Music critic Mike Joyce wrote in The Washington Post that during a local 1987 performance Mr. Carr, guitarist Big Jack Johnson and harmonica and keyboard player Frank Frost "dug out a deep, old-fashioned groove on nearly every tune."

Mr. Joyce added: "Frost's laconic vocals and pungent harmonica tributes to Sonny Boy Williamson combined with Carr's rhythms to create a marvelously relaxed and compelling sound. Even Carr, who continued to play after a couple songs were completed, seemed to fall under the spell of his own rhythms."

Samuel Lee McCollum was born April 17, 1926, near Marvell, Ark. His father, Robert Lee McCollum, was a blues guitarist who performed and recorded under the name Robert Nighthawk. Mr. Carr's name was changed from McCollum after he was adopted by a farming family in Dundee, Miss.

Mr. Carr did not recall meeting his father until he was 7. He went to work for his father in his teens, often collecting the cover charge for Nighthawk and learned to play bass lines behind him on the guitar.

He also sharecropped while in Arkansas, leaving for St. Louis in 1946 after the plantation owner threatened to kill him because of a dispute over a borrowed mule team.

While in St. Louis, Mr. Carr formed Little Sam Carr and the Blue Kings, initially playing guitar. He was largely self-taught on the drums and took "the back seat" as he put it because he could not retain drummers with good timing.

In 1956, Mr. Carr teamed up with Frank Frost, a blues singer who played harmonica, piano and guitar. They traveled to Helena, Ark., where they backed up harmonica player Rice Miller, who performed as Sonny Boy Williamson on "King Biscuit Time," a live radio show.
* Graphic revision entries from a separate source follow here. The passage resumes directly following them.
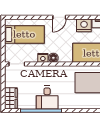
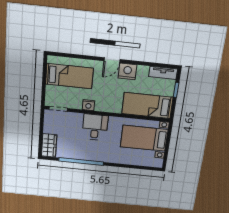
nightstand: (84, 25) -> (128, 71), moved
floor lamp: (53, 58) -> (100, 106), removed
desk: (47, 98) -> (95, 127), moved, turned 180

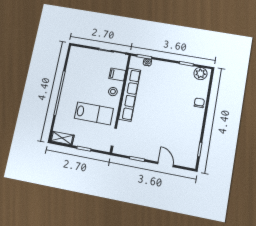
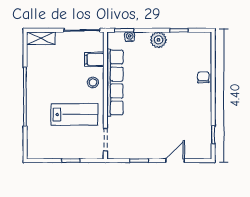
plant: (200, 74) -> (158, 40), moved
shelving: (62, 138) -> (41, 38), moved
door: (166, 164) -> (175, 161), hinge flipped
Mr. Carr and Mr. Frost also performed as a duo, with Mr. Frost on guitar and rack-mounted harmonica.

In 1960, Mr. Frost and Mr. Carr moved to Mississippi, thinking they would find more work there. Mr. Carr went back to sharecropping, but he also continued performing with Mr. Frost and guitarist Big Jack Johnson. Mr. Johnson's boss, the owner of a local heating oil company, became the trio's booking agent. He bought them tuxedos and secured bookings at college fraternities, where they acquired a reputation for showmanship.

"I had a lot of stuff up my sleeve then," Mr. Carr told Living Blues magazine. "I could be playing my snare drums. I'd start running my sticks to the top of the house, let the sticks fly up in the air and catch them. I'd take the snare drum off the drums, go out and play the tables, play the glass, whatever they were drinking out of, beer bottles. Play on back, sit down and play all around the front of the drums."

An audition with Sam Phillips, the owner of Memphis-based Sun Records, resulted in the Frank Frost album "Hey Boss Man!" (1962). A song from the album, "Jelly Roll King," gave the trio its name. The record is often cited as a classic of electric juke joint blues.

The group later had a national rhythm-and-blues hit, "My Back Scratcher" (1966), also released under Mr. Frost's name. The band did not record again until they made the album "Rockin' the Juke Joint Down" (1979), released under the name the Jelly Roll Kings.

Mr. Frost and Mr. Carr were also featured with guitarist Ry Cooder on the soundtrack of the movie "Crossroads" (1986).

After Mr. Frost's death in 1999, Mr. Carr formed the Delta Jukes with guitarist Dave Riley and harmonica player John Weston. He was also featured behind Chicago guitarist Buddy Guy on the album "Sweet Tea (2001)."